### Work order 1
List every person named in the chapter "A Sniper in the Bell Tower" that follows.

### Supplied passage
------------------------------------------------

GIS Through The Years

Chapter 14: A Sniper in the Bell Tower

Although it seemed, at the time, merely a logical extension of the work of ISD, the creation of public relations units within various other departments marked a significant development with profound implications for the government's overall information policy. For as the years went by, ISD would find individual departmental heads exerting greater independence and control of their own public relations output.

The 'diaspora' was linked to the growth of political maturity in the community, and to the more critical role played by the media. David Ford, as DIS, had publicly stated that, because of the limitations on democratic development, the press had to serve as the 'opposition' in Hong Kong.

The creation of departmental public relations units also coincided with a major review of government's information policy in the early '70s, which in turn arose from a group of management consultants' recommendations to strengthen and reinforce the overall structure of the administration.

The Central Government Offices acquired their first Secretariat Press Officer in 1972, accompanying Jack Cater in the newly-established post of Information Secretary. Cater was already familiar with ISD's operations as a result of overseeing the government's response to the 1967 disturbances. The following year responsibility for information policy was absorbed within his wider ambit as the first Secretary for Home Affairs. In late 1973 he was succeeded by Denis Bray. David Ford moved from ISD to become Bray's Deputy Secretary for Information, later becoming Secretary for Information and eventually Chief Secretary, the last Briton to fill the post.

------------------------------------------------

### Provided records
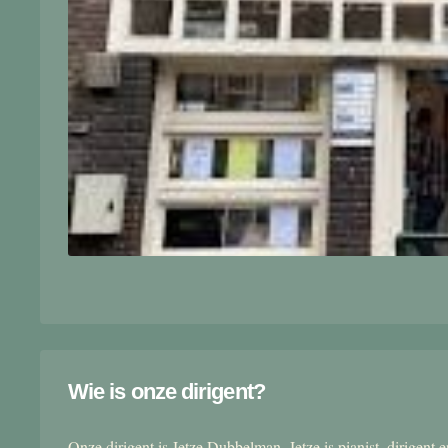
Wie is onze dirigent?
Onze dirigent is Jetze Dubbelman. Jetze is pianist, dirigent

------------------------------------------------

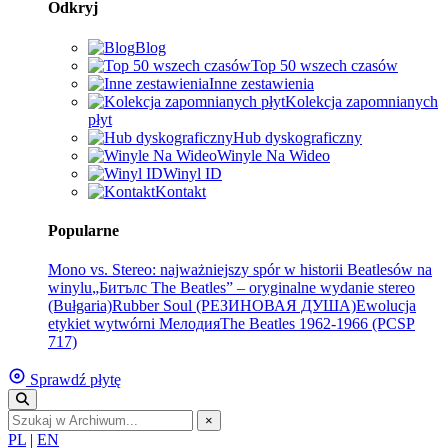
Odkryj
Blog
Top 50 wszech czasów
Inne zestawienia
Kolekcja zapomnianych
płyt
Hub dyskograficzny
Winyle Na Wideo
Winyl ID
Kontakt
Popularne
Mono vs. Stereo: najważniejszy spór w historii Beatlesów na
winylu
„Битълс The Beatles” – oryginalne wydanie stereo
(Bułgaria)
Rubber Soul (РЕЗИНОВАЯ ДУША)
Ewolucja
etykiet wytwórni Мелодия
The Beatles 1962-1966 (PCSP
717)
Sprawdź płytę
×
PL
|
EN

------------------------------------------------

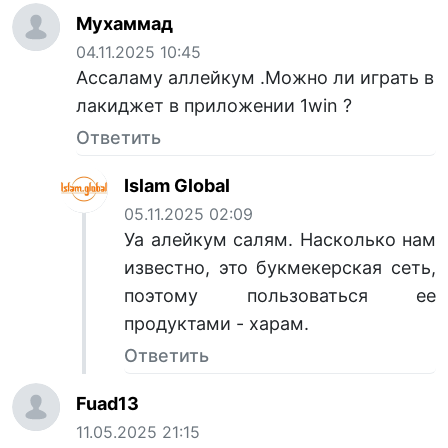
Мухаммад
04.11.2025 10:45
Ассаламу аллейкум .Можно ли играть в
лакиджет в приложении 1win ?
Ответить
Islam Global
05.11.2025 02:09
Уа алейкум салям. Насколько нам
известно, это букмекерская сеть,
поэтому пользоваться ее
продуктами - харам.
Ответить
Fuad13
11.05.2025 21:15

------------------------------------------------

### Work order 2
In the entries above, copy out everything from the line containing "Wie is onze dirigent?" down to the line containing "Onze dirigent is", with both of those lines included.

### Your solution 1
David Ford
Jack Cater
Denis Bray

### Your solution 2
Wie is onze dirigent?
Onze dirigent is Jetze Dubbelman. Jetze is pianist, dirigent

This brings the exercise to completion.